[Source data]
+++
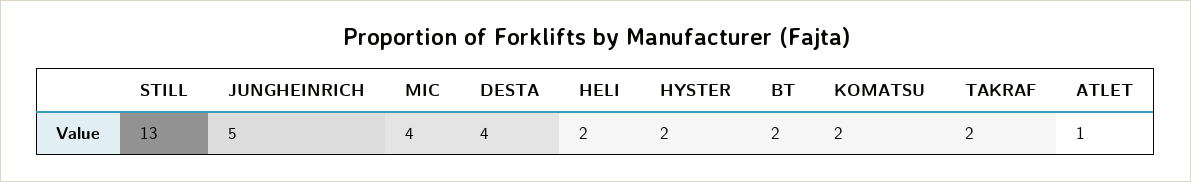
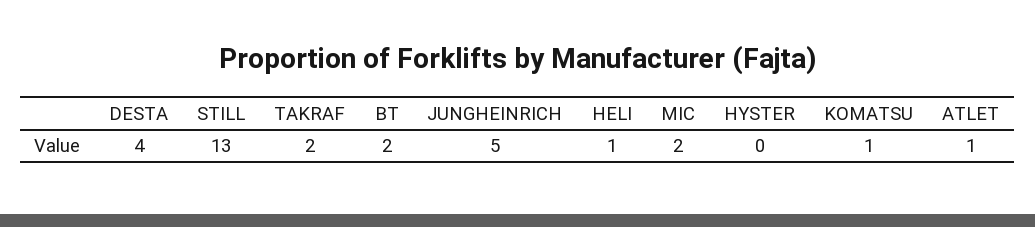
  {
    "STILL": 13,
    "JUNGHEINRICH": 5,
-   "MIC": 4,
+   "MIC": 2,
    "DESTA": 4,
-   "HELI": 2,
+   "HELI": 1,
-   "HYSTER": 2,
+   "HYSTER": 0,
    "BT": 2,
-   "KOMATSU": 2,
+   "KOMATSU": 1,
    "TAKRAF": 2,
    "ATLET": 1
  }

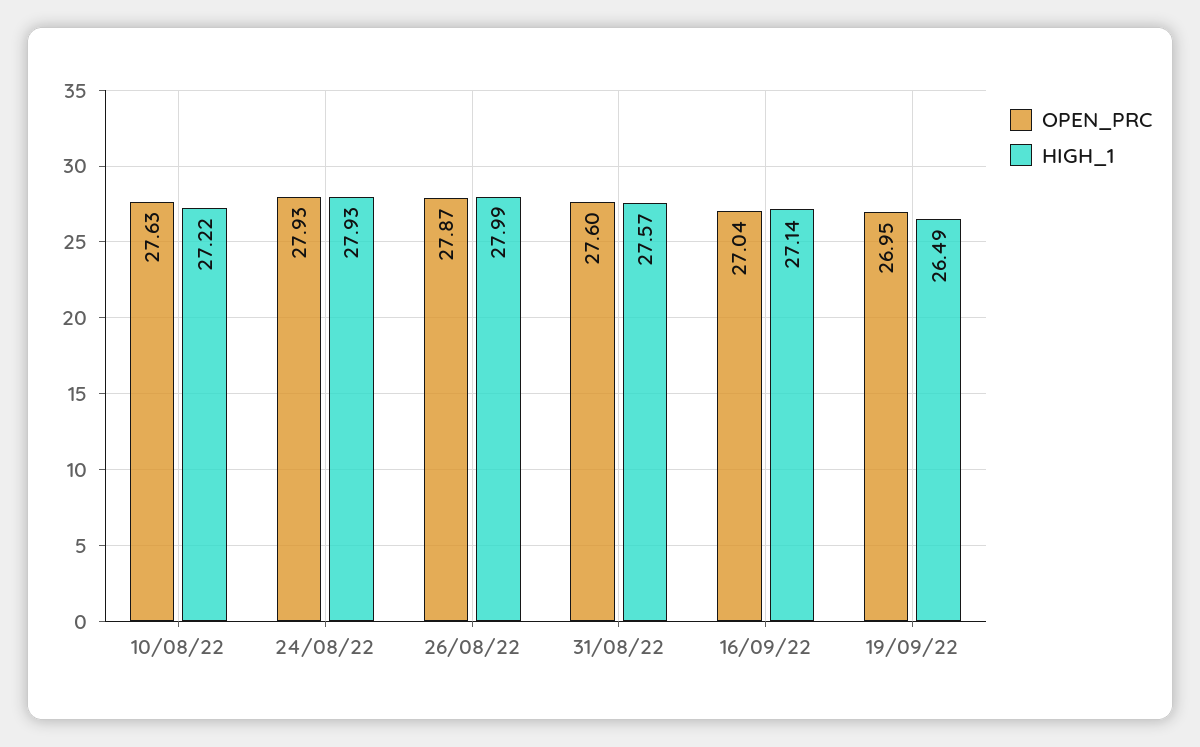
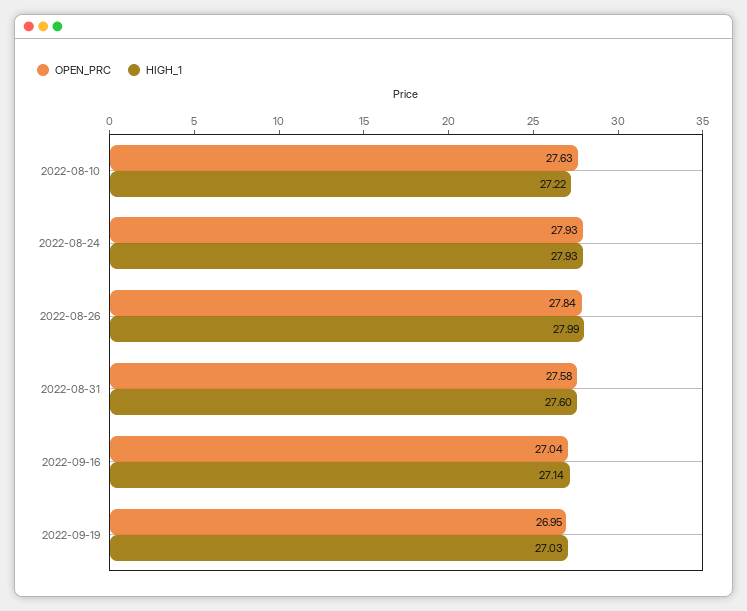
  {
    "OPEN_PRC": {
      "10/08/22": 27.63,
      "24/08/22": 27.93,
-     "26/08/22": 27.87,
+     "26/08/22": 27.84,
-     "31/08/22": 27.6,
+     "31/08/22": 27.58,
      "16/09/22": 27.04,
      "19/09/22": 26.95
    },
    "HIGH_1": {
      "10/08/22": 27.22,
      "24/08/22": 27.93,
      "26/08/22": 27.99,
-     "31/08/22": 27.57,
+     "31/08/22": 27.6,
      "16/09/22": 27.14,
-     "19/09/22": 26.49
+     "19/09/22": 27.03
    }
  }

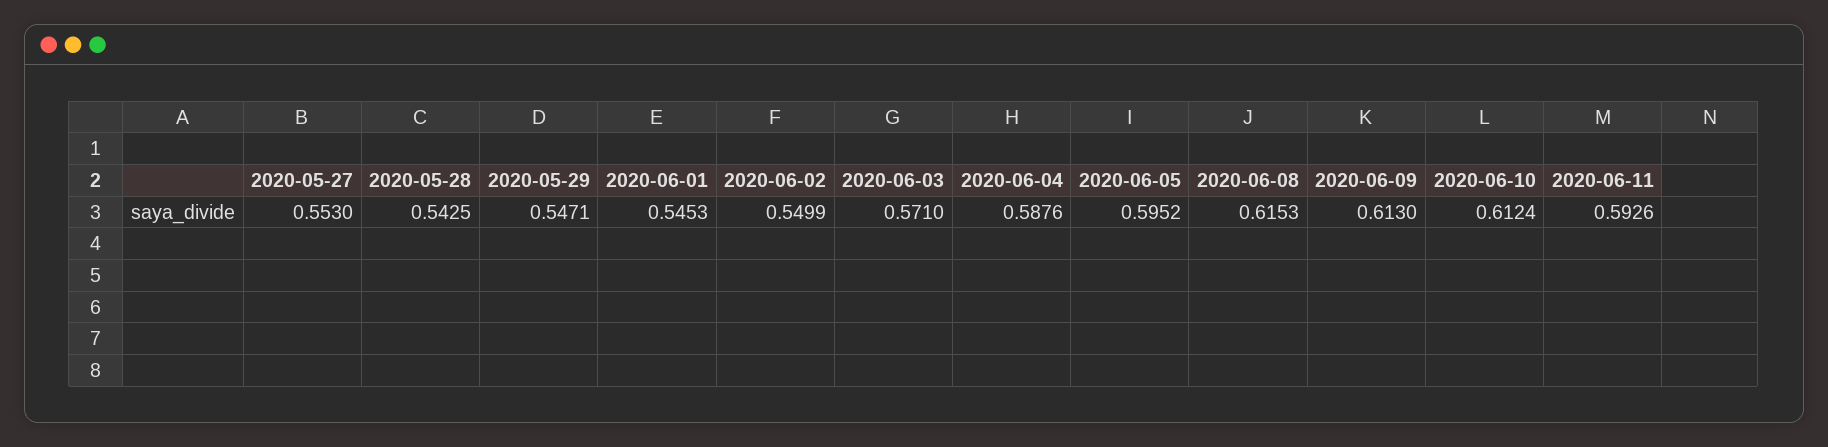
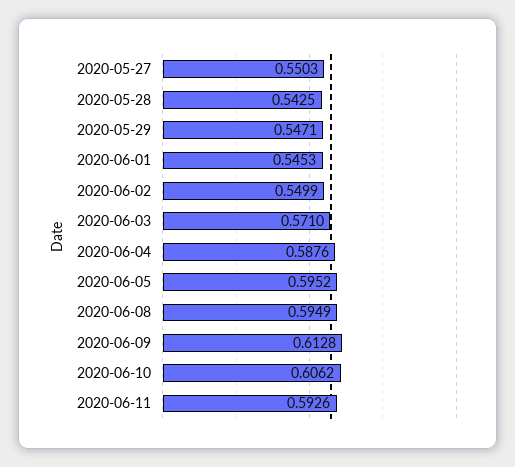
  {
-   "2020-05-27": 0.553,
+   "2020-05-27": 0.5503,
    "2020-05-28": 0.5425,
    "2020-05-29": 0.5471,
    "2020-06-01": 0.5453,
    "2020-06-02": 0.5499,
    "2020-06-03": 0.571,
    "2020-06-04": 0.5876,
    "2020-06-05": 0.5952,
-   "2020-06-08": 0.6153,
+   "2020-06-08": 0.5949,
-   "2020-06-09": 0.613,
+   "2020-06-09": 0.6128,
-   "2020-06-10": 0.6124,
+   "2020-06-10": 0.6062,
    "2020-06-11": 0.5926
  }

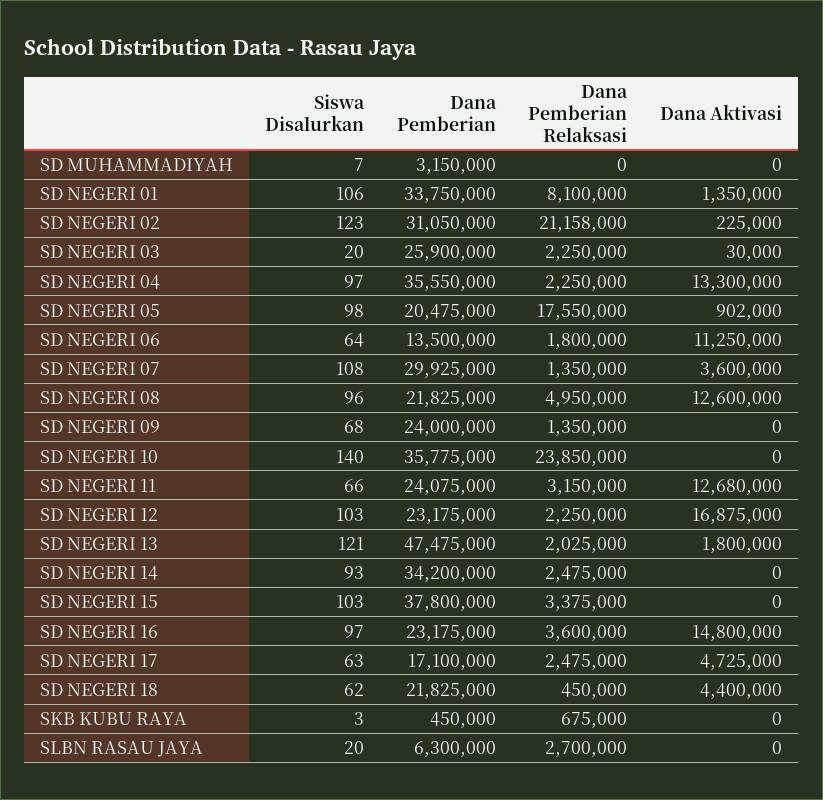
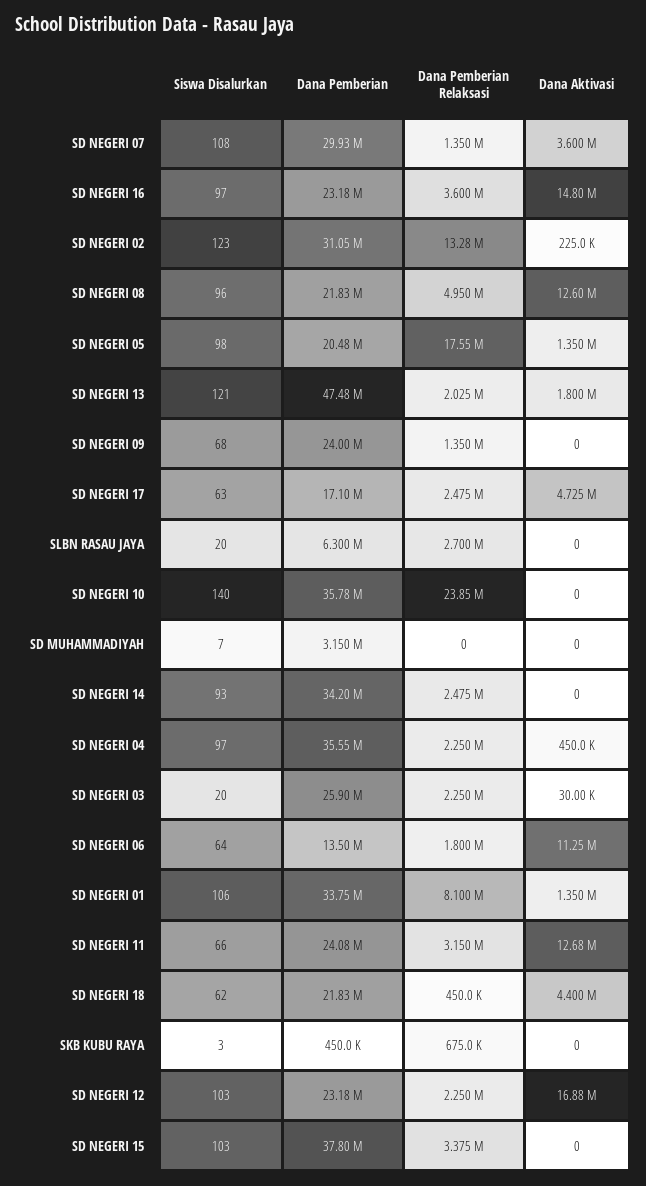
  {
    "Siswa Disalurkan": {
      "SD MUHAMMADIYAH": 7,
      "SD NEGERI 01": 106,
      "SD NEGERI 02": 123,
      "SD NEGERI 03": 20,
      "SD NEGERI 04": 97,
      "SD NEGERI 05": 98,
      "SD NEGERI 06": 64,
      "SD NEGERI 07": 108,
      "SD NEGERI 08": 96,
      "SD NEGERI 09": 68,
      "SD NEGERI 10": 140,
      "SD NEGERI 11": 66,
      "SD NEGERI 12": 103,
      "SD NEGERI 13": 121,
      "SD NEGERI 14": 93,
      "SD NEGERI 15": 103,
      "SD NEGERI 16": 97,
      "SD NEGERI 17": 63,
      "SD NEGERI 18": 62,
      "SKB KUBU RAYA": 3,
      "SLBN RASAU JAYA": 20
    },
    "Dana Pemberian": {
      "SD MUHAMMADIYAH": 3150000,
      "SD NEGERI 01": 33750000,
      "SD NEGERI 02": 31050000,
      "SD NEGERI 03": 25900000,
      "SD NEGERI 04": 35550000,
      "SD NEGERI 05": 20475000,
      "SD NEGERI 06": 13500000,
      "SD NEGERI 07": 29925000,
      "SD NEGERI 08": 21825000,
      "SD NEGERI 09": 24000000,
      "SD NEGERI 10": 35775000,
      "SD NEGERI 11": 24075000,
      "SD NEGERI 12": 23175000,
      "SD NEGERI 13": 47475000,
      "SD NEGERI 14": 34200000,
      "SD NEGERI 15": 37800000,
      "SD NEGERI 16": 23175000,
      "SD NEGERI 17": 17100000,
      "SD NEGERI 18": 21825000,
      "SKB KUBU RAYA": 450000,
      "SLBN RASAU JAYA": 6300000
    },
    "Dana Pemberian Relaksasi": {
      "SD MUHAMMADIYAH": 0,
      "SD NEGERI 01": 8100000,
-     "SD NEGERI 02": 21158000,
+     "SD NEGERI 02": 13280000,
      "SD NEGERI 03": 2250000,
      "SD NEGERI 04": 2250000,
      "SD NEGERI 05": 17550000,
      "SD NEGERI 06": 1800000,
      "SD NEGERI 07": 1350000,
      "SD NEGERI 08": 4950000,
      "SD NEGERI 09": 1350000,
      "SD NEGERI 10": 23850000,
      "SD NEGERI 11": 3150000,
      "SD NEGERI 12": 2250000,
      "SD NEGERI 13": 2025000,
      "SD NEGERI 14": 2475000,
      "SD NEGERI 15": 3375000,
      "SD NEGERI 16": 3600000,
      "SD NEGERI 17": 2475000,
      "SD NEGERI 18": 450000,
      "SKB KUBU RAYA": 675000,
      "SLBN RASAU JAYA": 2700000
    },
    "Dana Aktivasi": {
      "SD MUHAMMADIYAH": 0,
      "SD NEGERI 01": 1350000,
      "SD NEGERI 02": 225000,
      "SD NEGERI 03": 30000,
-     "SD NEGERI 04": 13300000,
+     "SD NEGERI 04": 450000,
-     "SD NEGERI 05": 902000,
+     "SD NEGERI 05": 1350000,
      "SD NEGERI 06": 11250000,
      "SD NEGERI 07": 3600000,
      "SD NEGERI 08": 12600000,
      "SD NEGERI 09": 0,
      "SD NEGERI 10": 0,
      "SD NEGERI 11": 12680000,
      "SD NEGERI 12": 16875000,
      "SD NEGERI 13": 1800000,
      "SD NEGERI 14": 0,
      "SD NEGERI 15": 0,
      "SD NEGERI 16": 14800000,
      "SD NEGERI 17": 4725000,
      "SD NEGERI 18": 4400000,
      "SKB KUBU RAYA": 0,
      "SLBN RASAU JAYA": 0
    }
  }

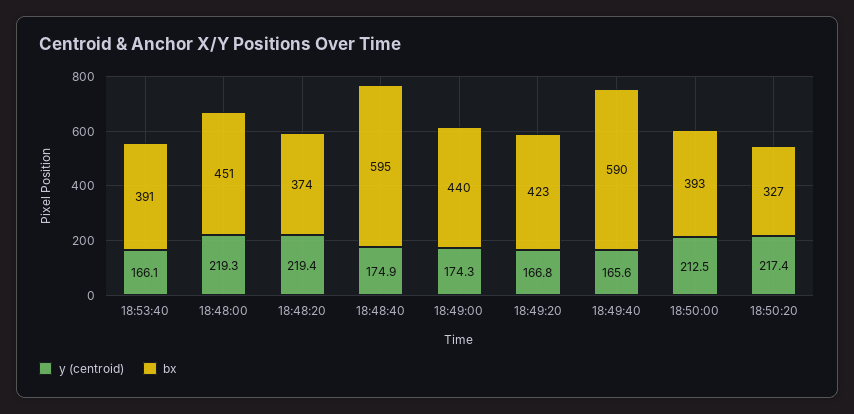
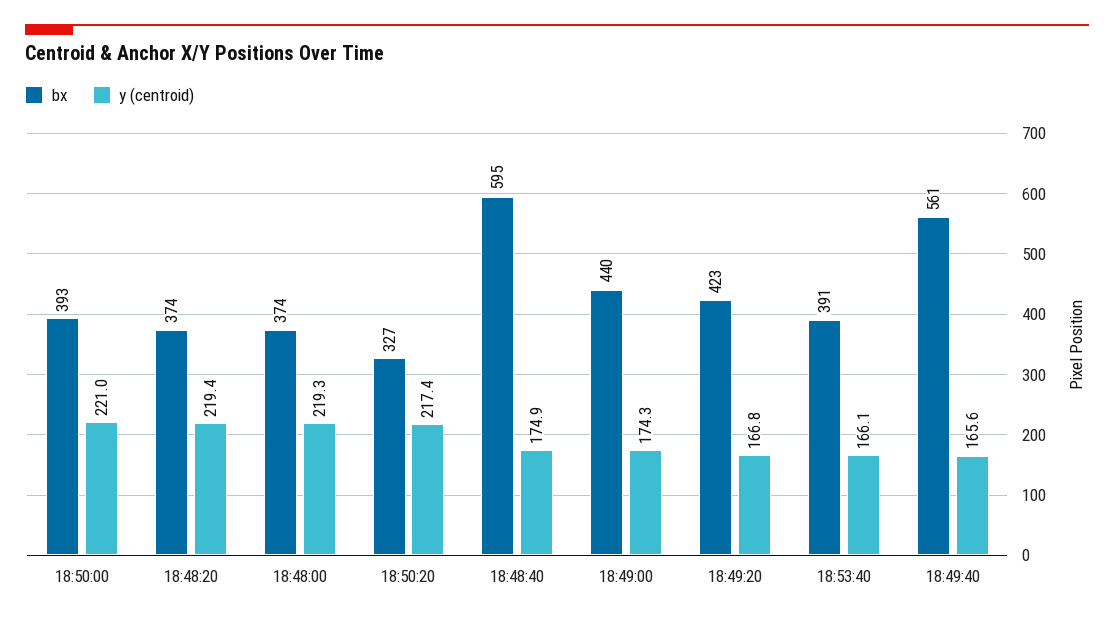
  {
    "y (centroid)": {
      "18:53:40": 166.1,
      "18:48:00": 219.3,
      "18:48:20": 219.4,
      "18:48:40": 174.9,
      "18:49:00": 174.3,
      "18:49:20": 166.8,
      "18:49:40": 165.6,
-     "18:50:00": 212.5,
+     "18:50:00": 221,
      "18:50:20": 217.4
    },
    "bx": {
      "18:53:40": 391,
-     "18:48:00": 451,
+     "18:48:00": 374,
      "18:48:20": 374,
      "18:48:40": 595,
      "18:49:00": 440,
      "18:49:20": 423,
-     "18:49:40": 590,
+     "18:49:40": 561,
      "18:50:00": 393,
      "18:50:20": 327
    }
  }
+++
■ GOAL OF THE EXERCISE:
Print every record exactly, without the pictures.

■ THE COMPLETED TASK:
  {
    "STILL": 13,
    "JUNGHEINRICH": 5,
-   "MIC": 4,
+   "MIC": 2,
    "DESTA": 4,
-   "HELI": 2,
+   "HELI": 1,
-   "HYSTER": 2,
+   "HYSTER": 0,
    "BT": 2,
-   "KOMATSU": 2,
+   "KOMATSU": 1,
    "TAKRAF": 2,
    "ATLET": 1
  }

  {
    "OPEN_PRC": {
      "10/08/22": 27.63,
      "24/08/22": 27.93,
-     "26/08/22": 27.87,
+     "26/08/22": 27.84,
-     "31/08/22": 27.6,
+     "31/08/22": 27.58,
      "16/09/22": 27.04,
      "19/09/22": 26.95
    },
    "HIGH_1": {
      "10/08/22": 27.22,
      "24/08/22": 27.93,
      "26/08/22": 27.99,
-     "31/08/22": 27.57,
+     "31/08/22": 27.6,
      "16/09/22": 27.14,
-     "19/09/22": 26.49
+     "19/09/22": 27.03
    }
  }

  {
-   "2020-05-27": 0.553,
+   "2020-05-27": 0.5503,
    "2020-05-28": 0.5425,
    "2020-05-29": 0.5471,
    "2020-06-01": 0.5453,
    "2020-06-02": 0.5499,
    "2020-06-03": 0.571,
    "2020-06-04": 0.5876,
    "2020-06-05": 0.5952,
-   "2020-06-08": 0.6153,
+   "2020-06-08": 0.5949,
-   "2020-06-09": 0.613,
+   "2020-06-09": 0.6128,
-   "2020-06-10": 0.6124,
+   "2020-06-10": 0.6062,
    "2020-06-11": 0.5926
  }

  {
    "Siswa Disalurkan": {
      "SD MUHAMMADIYAH": 7,
      "SD NEGERI 01": 106,
      "SD NEGERI 02": 123,
      "SD NEGERI 03": 20,
      "SD NEGERI 04": 97,
      "SD NEGERI 05": 98,
      "SD NEGERI 06": 64,
      "SD NEGERI 07": 108,
      "SD NEGERI 08": 96,
      "SD NEGERI 09": 68,
      "SD NEGERI 10": 140,
      "SD NEGERI 11": 66,
      "SD NEGERI 12": 103,
      "SD NEGERI 13": 121,
      "SD NEGERI 14": 93,
      "SD NEGERI 15": 103,
      "SD NEGERI 16": 97,
      "SD NEGERI 17": 63,
      "SD NEGERI 18": 62,
      "SKB KUBU RAYA": 3,
      "SLBN RASAU JAYA": 20
    },
    "Dana Pemberian": {
      "SD MUHAMMADIYAH": 3150000,
      "SD NEGERI 01": 33750000,
      "SD NEGERI 02": 31050000,
      "SD NEGERI 03": 25900000,
      "SD NEGERI 04": 35550000,
      "SD NEGERI 05": 20475000,
      "SD NEGERI 06": 13500000,
      "SD NEGERI 07": 29925000,
      "SD NEGERI 08": 21825000,
      "SD NEGERI 09": 24000000,
      "SD NEGERI 10": 35775000,
      "SD NEGERI 11": 24075000,
      "SD NEGERI 12": 23175000,
      "SD NEGERI 13": 47475000,
      "SD NEGERI 14": 34200000,
      "SD NEGERI 15": 37800000,
      "SD NEGERI 16": 23175000,
      "SD NEGERI 17": 17100000,
      "SD NEGERI 18": 21825000,
      "SKB KUBU RAYA": 450000,
      "SLBN RASAU JAYA": 6300000
    },
    "Dana Pemberian Relaksasi": {
      "SD MUHAMMADIYAH": 0,
      "SD NEGERI 01": 8100000,
-     "SD NEGERI 02": 21158000,
+     "SD NEGERI 02": 13280000,
      "SD NEGERI 03": 2250000,
      "SD NEGERI 04": 2250000,
      "SD NEGERI 05": 17550000,
      "SD NEGERI 06": 1800000,
      "SD NEGERI 07": 1350000,
      "SD NEGERI 08": 4950000,
      "SD NEGERI 09": 1350000,
      "SD NEGERI 10": 23850000,
      "SD NEGERI 11": 3150000,
      "SD NEGERI 12": 2250000,
      "SD NEGERI 13": 2025000,
      "SD NEGERI 14": 2475000,
      "SD NEGERI 15": 3375000,
      "SD NEGERI 16": 3600000,
      "SD NEGERI 17": 2475000,
      "SD NEGERI 18": 450000,
      "SKB KUBU RAYA": 675000,
      "SLBN RASAU JAYA": 2700000
    },
    "Dana Aktivasi": {
      "SD MUHAMMADIYAH": 0,
      "SD NEGERI 01": 1350000,
      "SD NEGERI 02": 225000,
      "SD NEGERI 03": 30000,
-     "SD NEGERI 04": 13300000,
+     "SD NEGERI 04": 450000,
-     "SD NEGERI 05": 902000,
+     "SD NEGERI 05": 1350000,
      "SD NEGERI 06": 11250000,
      "SD NEGERI 07": 3600000,
      "SD NEGERI 08": 12600000,
      "SD NEGERI 09": 0,
      "SD NEGERI 10": 0,
      "SD NEGERI 11": 12680000,
      "SD NEGERI 12": 16875000,
      "SD NEGERI 13": 1800000,
      "SD NEGERI 14": 0,
      "SD NEGERI 15": 0,
      "SD NEGERI 16": 14800000,
      "SD NEGERI 17": 4725000,
      "SD NEGERI 18": 4400000,
      "SKB KUBU RAYA": 0,
      "SLBN RASAU JAYA": 0
    }
  }

  {
    "y (centroid)": {
      "18:53:40": 166.1,
      "18:48:00": 219.3,
      "18:48:20": 219.4,
      "18:48:40": 174.9,
      "18:49:00": 174.3,
      "18:49:20": 166.8,
      "18:49:40": 165.6,
-     "18:50:00": 212.5,
+     "18:50:00": 221,
      "18:50:20": 217.4
    },
    "bx": {
      "18:53:40": 391,
-     "18:48:00": 451,
+     "18:48:00": 374,
      "18:48:20": 374,
      "18:48:40": 595,
      "18:49:00": 440,
      "18:49:20": 423,
-     "18:49:40": 590,
+     "18:49:40": 561,
      "18:50:00": 393,
      "18:50:20": 327
    }
  }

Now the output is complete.